- **GOAL OF THE EXERCISE**
Please return every line of the entries below unchanged, character for character.
+===+
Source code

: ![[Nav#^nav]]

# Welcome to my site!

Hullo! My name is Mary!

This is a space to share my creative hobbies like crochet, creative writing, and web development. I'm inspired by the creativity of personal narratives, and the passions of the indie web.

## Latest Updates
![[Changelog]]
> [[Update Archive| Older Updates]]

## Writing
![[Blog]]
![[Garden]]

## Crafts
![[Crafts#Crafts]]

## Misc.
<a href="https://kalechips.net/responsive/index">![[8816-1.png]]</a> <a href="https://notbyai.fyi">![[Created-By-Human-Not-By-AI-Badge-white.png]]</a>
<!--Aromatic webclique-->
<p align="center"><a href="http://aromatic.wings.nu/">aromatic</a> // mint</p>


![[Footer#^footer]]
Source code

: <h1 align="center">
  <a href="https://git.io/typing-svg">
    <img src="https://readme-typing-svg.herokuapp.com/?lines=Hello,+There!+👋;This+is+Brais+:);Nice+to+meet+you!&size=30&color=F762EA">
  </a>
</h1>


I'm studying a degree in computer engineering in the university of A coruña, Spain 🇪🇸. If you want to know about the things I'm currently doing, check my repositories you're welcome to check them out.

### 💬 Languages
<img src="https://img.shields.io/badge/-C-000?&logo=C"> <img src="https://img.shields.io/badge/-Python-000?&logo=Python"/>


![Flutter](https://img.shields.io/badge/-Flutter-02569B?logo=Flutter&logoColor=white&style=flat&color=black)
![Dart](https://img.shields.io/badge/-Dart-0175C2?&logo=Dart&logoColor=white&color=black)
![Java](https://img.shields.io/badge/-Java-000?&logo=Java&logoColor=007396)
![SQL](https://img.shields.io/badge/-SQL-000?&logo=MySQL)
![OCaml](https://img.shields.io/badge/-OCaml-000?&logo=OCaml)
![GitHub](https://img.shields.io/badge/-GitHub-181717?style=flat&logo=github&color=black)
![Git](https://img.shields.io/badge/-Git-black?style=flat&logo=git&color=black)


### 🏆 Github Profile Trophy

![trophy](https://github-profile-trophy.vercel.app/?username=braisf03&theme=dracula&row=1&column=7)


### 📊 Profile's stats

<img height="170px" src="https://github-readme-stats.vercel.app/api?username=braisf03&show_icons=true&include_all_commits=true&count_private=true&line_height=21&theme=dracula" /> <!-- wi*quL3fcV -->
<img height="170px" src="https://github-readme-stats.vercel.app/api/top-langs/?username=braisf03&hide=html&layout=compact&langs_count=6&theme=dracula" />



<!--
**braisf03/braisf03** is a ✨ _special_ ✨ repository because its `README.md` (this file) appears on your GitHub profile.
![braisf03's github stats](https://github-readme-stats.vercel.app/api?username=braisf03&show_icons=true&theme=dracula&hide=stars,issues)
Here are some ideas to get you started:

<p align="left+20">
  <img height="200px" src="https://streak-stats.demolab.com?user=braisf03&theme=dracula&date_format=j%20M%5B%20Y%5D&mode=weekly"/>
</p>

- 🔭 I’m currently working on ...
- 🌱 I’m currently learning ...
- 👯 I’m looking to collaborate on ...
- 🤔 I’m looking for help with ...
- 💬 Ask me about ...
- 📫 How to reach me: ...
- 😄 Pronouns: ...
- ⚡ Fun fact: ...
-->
+===+
- **ANSWER FOR THE TASK**
Source code

: ![[Nav#^nav]]

# Welcome to my site!

Hullo! My name is Mary!

This is a space to share my creative hobbies like crochet, creative writing, and web development. I'm inspired by the creativity of personal narratives, and the passions of the indie web.

## Latest Updates
![[Changelog]]
> [[Update Archive| Older Updates]]

## Writing
![[Blog]]
![[Garden]]

## Crafts
![[Crafts#Crafts]]

## Misc.
<a href="https://kalechips.net/responsive/index">![[8816-1.png]]</a> <a href="https://notbyai.fyi">![[Created-By-Human-Not-By-AI-Badge-white.png]]</a>
<!--Aromatic webclique-->
<p align="center"><a href="http://aromatic.wings.nu/">aromatic</a> // mint</p>


![[Footer#^footer]]
Source code

: <h1 align="center">
  <a href="https://git.io/typing-svg">
    <img src="https://readme-typing-svg.herokuapp.com/?lines=Hello,+There!+👋;This+is+Brais+:);Nice+to+meet+you!&size=30&color=F762EA">
  </a>
</h1>


I'm studying a degree in computer engineering in the university of A coruña, Spain 🇪🇸. If you want to know about the things I'm currently doing, check my repositories you're welcome to check them out.

### 💬 Languages
<img src="https://img.shields.io/badge/-C-000?&logo=C"> <img src="https://img.shields.io/badge/-Python-000?&logo=Python"/>


![Flutter](https://img.shields.io/badge/-Flutter-02569B?logo=Flutter&logoColor=white&style=flat&color=black)
![Dart](https://img.shields.io/badge/-Dart-0175C2?&logo=Dart&logoColor=white&color=black)
![Java](https://img.shields.io/badge/-Java-000?&logo=Java&logoColor=007396)
![SQL](https://img.shields.io/badge/-SQL-000?&logo=MySQL)
![OCaml](https://img.shields.io/badge/-OCaml-000?&logo=OCaml)
![GitHub](https://img.shields.io/badge/-GitHub-181717?style=flat&logo=github&color=black)
![Git](https://img.shields.io/badge/-Git-black?style=flat&logo=git&color=black)


### 🏆 Github Profile Trophy

![trophy](https://github-profile-trophy.vercel.app/?username=braisf03&theme=dracula&row=1&column=7)


### 📊 Profile's stats

<img height="170px" src="https://github-readme-stats.vercel.app/api?username=braisf03&show_icons=true&include_all_commits=true&count_private=true&line_height=21&theme=dracula" /> <!-- wi*quL3fcV -->
<img height="170px" src="https://github-readme-stats.vercel.app/api/top-langs/?username=braisf03&hide=html&layout=compact&langs_count=6&theme=dracula" />



<!--
**braisf03/braisf03** is a ✨ _special_ ✨ repository because its `README.md` (this file) appears on your GitHub profile.
![braisf03's github stats](https://github-readme-stats.vercel.app/api?username=braisf03&show_icons=true&theme=dracula&hide=stars,issues)
Here are some ideas to get you started:

<p align="left+20">
  <img height="200px" src="https://streak-stats.demolab.com?user=braisf03&theme=dracula&date_format=j%20M%5B%20Y%5D&mode=weekly"/>
</p>

- 🔭 I’m currently working on ...
- 🌱 I’m currently learning ...
- 👯 I’m looking to collaborate on ...
- 🤔 I’m looking for help with ...
- 💬 Ask me about ...
- 📫 How to reach me: ...
- 😄 Pronouns: ...
- ⚡ Fun fact: ...
-->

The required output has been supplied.